─── ЦИТИРУЕМЫЙ ФРАГМЕНТ
В результате я, как и обещал, написал открытое письмо, опубликовал его 31 мая 2000 года в «Коммерсанте», и дальше началась довольно серьезная, но демократическая борьба. Со стороны президента - за то, чтобы предложенные им законы были приняты, а с моей стороны - чтобы они не прошли. Параллельно, добавлю, происходило много разных, вполне недемократических движений - в частности, я узнал, что ежемесячно каждому депутату от «Единства» выплачивают зарплату в 5000 долларов, чтобы они голосовали по указке Кремля. «Ну, раз вопрос в деньгах, - сказал, - то я буду платить по 7000 долларов». Естественно, никто этого не скрывал, собственно, как и Кремль, финансировавший народных избранников в открытую, и вот тут уже Путин меня пригласил и был очень зол.
- Очень зол - это как? Употреблял крепкие выражения?
- Выражения были нормальные, но он спросил: «Какое ты право имеешь таким вот образом?..». Я не остался в долгу: «А ты какое имеешь право?..».
- По-моему, вы зарвались...
- Позвольте, но я действительно воспринимал тогда Путина как человека, который слышит, - иначе зачем меня приглашать?
- То есть он еще слышал?
- Безусловно, хотя аргументация основывалась, как я потом понял, на его менталитете. Он, например, абсолютно искренне убежден, что централизованное управление Россией, централизованная политическая система лучше, чем самоорганизующаяся, саморазвивающаяся...
──────
─── ПРИВЕДЁННЫЙ МАТЕРИАЛ
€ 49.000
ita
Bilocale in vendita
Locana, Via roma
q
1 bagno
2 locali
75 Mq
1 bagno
──────
─── ПРИВЕДЁННЫЙ МАТЕРИАЛ
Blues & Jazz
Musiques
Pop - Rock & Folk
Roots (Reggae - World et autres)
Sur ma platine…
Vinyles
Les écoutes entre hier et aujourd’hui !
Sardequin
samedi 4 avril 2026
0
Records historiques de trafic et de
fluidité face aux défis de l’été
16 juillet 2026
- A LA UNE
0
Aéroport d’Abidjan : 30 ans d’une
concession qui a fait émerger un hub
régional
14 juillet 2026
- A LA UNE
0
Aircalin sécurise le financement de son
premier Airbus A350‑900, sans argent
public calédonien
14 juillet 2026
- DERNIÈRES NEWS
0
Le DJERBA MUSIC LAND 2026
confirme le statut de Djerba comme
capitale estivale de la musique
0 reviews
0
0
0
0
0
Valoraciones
──────
• ЗАДАНИЕ: Определите, соответствуют ли цитируемому фрагменту утверждения (a), (b) и (c). На каждое ответьте «да» или «нет» и приведите точную цитату из фрагмента, которая это решает. (a) Открытое письмо вышло в «Коммерсанте» 31 мая 2000 года. (b) На встрече Путин употреблял крепкие выражения. (c) Отвечающий собирался платить депутатам по 5000 долларов. Материал не связан с цитируемым фрагментом.

• РЕШЕНИЕ:
(a) Да: «опубликовал его 31 мая 2000 года в «Коммерсанте»».
(b) Нет: «Выражения были нормальные».
(c) Нет: «то я буду платить по 7000 долларов».